Are you building a system for customers to run their workflows, or are you adding a tool on top of the customer’s existing system?

The system features an end-to-end workflow: data capture, governance, and completion tracking. When customers describe how their actual work occurs, they refer to this system. Tools simply add a layer of intelligence to the workflows customers are already running.

Tool-type products can generate real revenue, but large model labs are more likely to take it away because customers aren’t dependent on you as the orchestration layer. High ACV is typically a signal of a system-type product, since systems replace actual human labor and therefore command corresponding payments. However, this is not an absolute guarantee.
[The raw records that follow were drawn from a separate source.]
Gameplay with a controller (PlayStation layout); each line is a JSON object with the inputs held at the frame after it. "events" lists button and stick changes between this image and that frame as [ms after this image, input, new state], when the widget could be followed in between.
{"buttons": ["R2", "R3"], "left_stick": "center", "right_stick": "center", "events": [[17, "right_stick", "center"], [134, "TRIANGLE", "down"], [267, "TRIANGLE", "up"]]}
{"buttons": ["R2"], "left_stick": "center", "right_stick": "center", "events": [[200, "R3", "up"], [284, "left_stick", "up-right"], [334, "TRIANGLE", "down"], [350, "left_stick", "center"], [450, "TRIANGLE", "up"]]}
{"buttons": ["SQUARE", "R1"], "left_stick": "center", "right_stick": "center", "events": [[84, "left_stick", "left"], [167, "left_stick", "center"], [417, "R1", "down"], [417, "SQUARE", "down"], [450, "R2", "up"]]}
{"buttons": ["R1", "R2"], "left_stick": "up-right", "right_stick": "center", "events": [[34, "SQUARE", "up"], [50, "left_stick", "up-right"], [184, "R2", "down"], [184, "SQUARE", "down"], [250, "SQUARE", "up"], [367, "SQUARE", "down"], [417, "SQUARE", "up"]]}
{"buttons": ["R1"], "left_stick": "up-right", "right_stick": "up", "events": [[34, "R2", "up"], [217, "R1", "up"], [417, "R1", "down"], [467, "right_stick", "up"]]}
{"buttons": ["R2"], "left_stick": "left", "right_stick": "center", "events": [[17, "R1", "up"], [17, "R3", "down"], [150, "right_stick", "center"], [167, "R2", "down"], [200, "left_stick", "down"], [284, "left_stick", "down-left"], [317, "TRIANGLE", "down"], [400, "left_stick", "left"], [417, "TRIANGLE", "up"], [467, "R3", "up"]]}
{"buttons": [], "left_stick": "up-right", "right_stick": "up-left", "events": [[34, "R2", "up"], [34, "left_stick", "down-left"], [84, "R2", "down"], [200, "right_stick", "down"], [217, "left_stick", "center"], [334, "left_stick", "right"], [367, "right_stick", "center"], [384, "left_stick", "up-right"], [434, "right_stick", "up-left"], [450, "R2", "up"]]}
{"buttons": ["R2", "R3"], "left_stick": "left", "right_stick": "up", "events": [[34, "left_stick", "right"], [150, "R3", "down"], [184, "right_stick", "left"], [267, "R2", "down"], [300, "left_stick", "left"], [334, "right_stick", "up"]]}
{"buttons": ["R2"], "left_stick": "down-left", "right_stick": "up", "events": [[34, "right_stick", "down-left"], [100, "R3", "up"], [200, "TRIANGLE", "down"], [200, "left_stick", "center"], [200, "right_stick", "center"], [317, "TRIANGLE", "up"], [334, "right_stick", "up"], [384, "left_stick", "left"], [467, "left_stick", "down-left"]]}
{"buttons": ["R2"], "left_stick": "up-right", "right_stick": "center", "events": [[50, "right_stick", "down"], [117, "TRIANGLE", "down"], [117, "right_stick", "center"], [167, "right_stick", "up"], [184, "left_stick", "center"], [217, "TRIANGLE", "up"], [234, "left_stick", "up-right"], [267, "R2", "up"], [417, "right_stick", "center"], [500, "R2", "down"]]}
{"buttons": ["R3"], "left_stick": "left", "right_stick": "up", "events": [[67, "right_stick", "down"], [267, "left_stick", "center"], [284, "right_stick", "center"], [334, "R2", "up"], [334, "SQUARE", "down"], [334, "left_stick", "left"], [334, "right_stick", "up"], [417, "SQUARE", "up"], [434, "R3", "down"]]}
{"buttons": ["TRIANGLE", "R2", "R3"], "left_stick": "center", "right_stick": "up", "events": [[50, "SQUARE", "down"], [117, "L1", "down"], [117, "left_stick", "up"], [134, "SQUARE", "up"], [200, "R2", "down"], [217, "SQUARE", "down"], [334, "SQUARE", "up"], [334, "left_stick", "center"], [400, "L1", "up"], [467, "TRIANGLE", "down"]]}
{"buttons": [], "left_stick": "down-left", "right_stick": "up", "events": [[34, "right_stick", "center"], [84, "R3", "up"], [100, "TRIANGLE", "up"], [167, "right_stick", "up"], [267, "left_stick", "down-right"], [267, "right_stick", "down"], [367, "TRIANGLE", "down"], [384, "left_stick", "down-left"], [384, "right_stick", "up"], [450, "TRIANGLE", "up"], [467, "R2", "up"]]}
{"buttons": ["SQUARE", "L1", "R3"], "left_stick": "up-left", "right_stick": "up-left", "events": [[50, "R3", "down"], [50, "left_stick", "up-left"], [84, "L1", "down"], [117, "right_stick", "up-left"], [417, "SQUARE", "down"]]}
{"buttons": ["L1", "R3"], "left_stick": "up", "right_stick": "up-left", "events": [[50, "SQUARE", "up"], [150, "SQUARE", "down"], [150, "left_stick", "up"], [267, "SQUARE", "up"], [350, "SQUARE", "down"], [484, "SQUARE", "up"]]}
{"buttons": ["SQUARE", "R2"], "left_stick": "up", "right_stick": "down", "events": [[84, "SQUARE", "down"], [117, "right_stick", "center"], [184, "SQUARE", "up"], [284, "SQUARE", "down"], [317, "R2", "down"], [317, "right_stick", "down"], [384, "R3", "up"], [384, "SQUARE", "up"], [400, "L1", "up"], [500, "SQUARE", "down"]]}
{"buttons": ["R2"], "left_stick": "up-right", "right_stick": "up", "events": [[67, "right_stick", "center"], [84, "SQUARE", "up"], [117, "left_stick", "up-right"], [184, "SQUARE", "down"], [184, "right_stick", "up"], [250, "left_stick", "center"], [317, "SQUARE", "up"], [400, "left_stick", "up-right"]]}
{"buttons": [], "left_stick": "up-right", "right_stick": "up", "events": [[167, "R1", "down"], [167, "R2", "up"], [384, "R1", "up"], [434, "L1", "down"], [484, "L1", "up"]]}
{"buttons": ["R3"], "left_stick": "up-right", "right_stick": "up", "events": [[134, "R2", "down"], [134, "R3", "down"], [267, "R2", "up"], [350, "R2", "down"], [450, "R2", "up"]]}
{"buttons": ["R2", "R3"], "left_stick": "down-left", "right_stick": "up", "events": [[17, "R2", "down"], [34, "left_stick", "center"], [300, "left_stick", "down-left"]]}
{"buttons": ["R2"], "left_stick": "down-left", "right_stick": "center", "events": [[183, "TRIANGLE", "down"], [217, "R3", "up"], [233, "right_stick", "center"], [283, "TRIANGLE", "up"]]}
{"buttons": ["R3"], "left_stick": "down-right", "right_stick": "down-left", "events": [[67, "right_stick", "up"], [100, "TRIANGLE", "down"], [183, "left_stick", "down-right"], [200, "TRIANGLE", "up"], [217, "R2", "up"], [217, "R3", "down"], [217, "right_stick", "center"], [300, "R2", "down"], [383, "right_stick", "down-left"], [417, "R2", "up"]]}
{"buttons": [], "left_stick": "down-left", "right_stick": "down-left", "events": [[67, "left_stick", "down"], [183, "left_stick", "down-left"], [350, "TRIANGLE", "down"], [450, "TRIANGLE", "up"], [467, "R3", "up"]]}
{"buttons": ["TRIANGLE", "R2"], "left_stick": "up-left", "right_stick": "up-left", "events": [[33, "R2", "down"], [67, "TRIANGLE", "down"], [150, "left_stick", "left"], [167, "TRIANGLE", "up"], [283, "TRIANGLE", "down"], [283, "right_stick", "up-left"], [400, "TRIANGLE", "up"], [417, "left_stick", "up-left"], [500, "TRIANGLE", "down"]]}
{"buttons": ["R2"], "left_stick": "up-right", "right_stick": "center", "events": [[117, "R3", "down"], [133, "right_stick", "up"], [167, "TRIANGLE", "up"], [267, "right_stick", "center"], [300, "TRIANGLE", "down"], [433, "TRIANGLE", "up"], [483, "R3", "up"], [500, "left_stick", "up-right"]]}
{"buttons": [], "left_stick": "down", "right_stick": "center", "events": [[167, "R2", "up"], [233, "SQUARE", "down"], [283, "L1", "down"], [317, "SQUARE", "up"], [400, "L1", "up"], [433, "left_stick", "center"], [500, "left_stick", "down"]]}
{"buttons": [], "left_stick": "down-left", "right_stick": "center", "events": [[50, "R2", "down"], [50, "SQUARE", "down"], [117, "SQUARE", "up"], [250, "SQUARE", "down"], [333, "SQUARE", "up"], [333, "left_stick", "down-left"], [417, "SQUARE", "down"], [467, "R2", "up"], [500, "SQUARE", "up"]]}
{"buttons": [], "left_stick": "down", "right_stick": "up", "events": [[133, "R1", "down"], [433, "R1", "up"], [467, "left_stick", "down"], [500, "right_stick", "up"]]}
Ask yourself: If a large model lab launched a product that directly competes with yours, would customers still need your tool? If the answer is yes, you’re building a system. If the answer is no, you’re a tool—even if your ACV is high.

Hedge Fund / Profit and Loss Statement Test

The performance of the Large Model Lab is evaluated using benchmark tests; the performance of companies elsewhere in Oz is evaluated using their customers' profit and loss statements.

Customers don’t care about your model’s score on SWE-Bench or MMLU. They care about whether your agent executed an order, correctly revised contract redlines, or underwrote the right policy. If customers care about specific workflow outcomes rather than generic capability scores, you’re somewhere else in Oz. If customers are paying for generic capabilities, you’re selling what they can get through a Claude or Codex subscription.

The best agent firms must execute like hedge funds: they win on alpha, and alpha is measured in client P&L, not in benchmark scores.

Both can win, and both will win.

We will see major winners both on and off the yellow brick road. The models will continue to win because they possess the models and the distribution capabilities designed for horizontal tools.

Elsewhere in Oz, wins are possible too—provided they have working systems: the interfaces where businesses actually execute work, and the data that flows through and is captured. These companies possess data capture, workflow action systems, and governance. As complex workflows within a vertical mature, they compound into a core experience customers cannot do without. As both established players and new entrants release successive generations of models, this company will become the layer that integrates and delivers those models to customers. The underlying models are interchangeable, but the working system is not.

The next generation of enterprise software will be built beyond the yellow brick road.